• _Task to carry out_
Transcribe the records below exactly as written, from the opening line through the line that contains "omingos 4:00 p.m".

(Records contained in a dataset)

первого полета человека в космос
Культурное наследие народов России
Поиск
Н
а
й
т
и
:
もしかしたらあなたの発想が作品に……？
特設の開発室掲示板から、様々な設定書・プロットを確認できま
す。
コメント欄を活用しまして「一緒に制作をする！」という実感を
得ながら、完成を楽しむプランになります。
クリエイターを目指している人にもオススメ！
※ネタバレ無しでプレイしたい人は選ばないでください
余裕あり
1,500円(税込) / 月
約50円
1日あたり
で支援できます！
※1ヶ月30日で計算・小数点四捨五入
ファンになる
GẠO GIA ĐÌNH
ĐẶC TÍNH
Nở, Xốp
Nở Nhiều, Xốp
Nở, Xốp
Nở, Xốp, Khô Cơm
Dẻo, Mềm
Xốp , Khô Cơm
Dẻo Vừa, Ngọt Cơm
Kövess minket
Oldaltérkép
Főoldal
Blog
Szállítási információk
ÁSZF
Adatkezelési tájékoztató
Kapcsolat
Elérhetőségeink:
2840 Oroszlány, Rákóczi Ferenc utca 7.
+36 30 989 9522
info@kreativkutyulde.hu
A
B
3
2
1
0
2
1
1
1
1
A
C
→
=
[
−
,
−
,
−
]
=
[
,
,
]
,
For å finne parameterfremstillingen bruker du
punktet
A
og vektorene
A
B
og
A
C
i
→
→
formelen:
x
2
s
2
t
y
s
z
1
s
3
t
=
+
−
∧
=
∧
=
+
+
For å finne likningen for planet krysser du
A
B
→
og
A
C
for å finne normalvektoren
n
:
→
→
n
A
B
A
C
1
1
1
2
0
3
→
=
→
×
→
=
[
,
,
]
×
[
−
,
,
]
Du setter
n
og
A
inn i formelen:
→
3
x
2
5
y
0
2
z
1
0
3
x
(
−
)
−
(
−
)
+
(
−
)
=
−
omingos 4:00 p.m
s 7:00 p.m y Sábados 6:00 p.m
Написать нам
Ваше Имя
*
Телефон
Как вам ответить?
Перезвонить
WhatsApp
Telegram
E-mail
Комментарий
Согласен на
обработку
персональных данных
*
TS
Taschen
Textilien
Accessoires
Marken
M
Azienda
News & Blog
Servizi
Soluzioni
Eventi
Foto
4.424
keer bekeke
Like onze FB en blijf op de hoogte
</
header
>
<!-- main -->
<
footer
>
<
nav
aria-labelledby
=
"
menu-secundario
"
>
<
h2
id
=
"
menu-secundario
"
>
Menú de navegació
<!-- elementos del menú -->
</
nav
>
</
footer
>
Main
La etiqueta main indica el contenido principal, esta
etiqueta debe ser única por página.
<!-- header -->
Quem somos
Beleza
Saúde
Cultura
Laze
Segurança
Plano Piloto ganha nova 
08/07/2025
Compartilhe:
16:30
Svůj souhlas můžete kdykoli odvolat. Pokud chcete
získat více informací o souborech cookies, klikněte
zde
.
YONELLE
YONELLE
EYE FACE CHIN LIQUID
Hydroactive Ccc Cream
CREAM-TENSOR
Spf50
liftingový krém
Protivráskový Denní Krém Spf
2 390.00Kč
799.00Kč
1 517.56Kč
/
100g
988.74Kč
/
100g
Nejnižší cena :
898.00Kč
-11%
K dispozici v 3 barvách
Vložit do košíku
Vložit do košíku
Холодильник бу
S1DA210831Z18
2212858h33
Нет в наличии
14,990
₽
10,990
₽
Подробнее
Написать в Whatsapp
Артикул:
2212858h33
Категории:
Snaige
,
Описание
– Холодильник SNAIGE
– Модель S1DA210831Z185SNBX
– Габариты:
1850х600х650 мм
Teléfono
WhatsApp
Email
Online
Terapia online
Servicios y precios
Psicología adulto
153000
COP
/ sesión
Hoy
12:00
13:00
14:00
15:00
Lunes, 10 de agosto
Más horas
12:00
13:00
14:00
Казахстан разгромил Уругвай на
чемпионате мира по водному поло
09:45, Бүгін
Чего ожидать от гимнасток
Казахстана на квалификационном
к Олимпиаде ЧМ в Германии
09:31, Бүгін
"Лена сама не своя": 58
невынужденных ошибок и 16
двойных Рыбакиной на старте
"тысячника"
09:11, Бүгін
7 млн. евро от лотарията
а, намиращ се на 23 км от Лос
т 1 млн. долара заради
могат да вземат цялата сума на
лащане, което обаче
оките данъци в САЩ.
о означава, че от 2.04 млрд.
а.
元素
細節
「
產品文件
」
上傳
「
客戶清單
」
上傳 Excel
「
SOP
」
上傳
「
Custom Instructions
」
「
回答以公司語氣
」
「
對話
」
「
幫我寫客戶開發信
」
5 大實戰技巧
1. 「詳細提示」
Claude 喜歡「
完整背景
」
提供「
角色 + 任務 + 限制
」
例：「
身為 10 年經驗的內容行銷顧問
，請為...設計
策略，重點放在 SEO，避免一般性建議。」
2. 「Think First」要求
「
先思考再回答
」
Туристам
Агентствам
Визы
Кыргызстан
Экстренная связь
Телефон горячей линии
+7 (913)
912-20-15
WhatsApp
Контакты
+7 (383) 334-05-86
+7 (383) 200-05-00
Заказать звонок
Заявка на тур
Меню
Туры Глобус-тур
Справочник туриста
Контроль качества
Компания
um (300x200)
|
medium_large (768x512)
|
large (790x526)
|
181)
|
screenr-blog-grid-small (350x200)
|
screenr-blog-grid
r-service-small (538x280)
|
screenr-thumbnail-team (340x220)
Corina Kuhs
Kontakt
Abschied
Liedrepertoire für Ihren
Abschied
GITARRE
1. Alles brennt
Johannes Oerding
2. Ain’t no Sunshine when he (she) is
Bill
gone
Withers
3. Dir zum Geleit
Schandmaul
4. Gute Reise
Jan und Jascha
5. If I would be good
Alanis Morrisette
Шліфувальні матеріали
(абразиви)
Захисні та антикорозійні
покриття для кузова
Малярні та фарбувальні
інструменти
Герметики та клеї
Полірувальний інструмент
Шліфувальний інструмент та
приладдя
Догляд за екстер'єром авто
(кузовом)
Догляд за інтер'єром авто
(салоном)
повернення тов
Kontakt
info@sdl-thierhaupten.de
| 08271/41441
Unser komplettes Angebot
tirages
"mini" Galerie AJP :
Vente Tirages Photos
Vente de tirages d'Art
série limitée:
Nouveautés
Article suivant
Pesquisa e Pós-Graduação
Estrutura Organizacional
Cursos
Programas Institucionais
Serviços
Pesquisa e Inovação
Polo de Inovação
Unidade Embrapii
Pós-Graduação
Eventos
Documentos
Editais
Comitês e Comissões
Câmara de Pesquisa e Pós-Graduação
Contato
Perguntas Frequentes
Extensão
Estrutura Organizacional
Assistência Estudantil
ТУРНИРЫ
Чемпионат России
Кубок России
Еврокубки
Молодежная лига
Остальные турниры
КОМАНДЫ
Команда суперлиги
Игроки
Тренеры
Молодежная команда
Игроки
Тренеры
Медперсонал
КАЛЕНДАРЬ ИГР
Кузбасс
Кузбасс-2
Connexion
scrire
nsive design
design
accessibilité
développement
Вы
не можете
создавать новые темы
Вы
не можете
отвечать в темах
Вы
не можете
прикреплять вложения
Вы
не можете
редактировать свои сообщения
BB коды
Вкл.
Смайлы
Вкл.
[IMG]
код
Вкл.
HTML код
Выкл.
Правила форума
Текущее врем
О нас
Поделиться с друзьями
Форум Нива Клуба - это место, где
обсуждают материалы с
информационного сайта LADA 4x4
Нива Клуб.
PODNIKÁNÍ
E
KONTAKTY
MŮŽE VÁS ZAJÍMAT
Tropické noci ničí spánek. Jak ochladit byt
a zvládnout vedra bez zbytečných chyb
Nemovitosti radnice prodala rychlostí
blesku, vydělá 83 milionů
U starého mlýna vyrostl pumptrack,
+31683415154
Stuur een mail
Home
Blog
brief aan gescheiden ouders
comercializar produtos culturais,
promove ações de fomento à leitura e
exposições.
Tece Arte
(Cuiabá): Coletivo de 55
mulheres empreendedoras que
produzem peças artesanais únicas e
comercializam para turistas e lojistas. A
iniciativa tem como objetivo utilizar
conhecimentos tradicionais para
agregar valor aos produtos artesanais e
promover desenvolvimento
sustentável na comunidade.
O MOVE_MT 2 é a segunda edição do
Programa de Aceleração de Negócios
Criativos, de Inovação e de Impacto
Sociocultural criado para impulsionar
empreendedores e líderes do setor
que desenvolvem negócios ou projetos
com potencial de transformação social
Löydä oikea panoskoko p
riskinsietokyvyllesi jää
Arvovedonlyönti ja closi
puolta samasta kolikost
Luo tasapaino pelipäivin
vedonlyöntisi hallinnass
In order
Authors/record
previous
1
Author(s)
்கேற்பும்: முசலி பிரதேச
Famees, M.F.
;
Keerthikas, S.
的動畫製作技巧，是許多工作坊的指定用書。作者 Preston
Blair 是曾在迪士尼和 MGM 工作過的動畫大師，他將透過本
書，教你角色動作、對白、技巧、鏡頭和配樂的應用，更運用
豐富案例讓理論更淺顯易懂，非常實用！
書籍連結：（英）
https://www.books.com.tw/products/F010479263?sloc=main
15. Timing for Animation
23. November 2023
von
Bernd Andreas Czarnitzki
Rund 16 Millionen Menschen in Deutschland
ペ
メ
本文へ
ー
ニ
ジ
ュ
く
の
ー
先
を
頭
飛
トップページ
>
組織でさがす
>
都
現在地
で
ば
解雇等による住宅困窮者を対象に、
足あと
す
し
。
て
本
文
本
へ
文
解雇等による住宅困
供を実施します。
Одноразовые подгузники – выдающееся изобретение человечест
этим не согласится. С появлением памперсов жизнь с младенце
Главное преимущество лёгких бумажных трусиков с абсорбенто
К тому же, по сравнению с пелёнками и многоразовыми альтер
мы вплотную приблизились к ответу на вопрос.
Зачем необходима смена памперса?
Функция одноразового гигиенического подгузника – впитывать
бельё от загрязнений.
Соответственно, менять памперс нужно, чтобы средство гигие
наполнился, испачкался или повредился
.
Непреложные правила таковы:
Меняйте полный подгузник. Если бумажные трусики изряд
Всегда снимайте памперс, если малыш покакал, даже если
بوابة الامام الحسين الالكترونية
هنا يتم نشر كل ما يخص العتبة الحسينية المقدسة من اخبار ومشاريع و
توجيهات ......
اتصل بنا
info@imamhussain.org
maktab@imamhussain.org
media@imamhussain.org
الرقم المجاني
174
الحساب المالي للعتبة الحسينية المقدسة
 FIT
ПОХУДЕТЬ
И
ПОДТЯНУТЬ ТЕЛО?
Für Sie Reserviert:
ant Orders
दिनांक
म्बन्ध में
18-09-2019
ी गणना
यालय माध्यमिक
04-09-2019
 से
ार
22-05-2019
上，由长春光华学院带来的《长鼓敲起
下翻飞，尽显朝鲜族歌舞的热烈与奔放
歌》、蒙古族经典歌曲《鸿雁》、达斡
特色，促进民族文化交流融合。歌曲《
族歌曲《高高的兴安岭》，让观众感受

• _Finished task_
первого полета человека в космос
Культурное наследие народов России
Поиск
Н
а
й
т
и
:
もしかしたらあなたの発想が作品に……？
特設の開発室掲示板から、様々な設定書・プロットを確認できま
す。
コメント欄を活用しまして「一緒に制作をする！」という実感を
得ながら、完成を楽しむプランになります。
クリエイターを目指している人にもオススメ！
※ネタバレ無しでプレイしたい人は選ばないでください
余裕あり
1,500円(税込) / 月
約50円
1日あたり
で支援できます！
※1ヶ月30日で計算・小数点四捨五入
ファンになる
GẠO GIA ĐÌNH
ĐẶC TÍNH
Nở, Xốp
Nở Nhiều, Xốp
Nở, Xốp
Nở, Xốp, Khô Cơm
Dẻo, Mềm
Xốp , Khô Cơm
Dẻo Vừa, Ngọt Cơm
Kövess minket
Oldaltérkép
Főoldal
Blog
Szállítási információk
ÁSZF
Adatkezelési tájékoztató
Kapcsolat
Elérhetőségeink:
2840 Oroszlány, Rákóczi Ferenc utca 7.
+36 30 989 9522
info@kreativkutyulde.hu
A
B
3
2
1
0
2
1
1
1
1
A
C
→
=
[
−
,
−
,
−
]
=
[
,
,
]
,
For å finne parameterfremstillingen bruker du
punktet
A
og vektorene
A
B
og
A
C
i
→
→
formelen:
x
2
s
2
t
y
s
z
1
s
3
t
=
+
−
∧
=
∧
=
+
+
For å finne likningen for planet krysser du
A
B
→
og
A
C
for å finne normalvektoren
n
:
→
→
n
A
B
A
C
1
1
1
2
0
3
→
=
→
×
→
=
[
,
,
]
×
[
−
,
,
]
Du setter
n
og
A
inn i formelen:
→
3
x
2
5
y
0
2
z
1
0
3
x
(
−
)
−
(
−
)
+
(
−
)
=
−
omingos 4:00 p.m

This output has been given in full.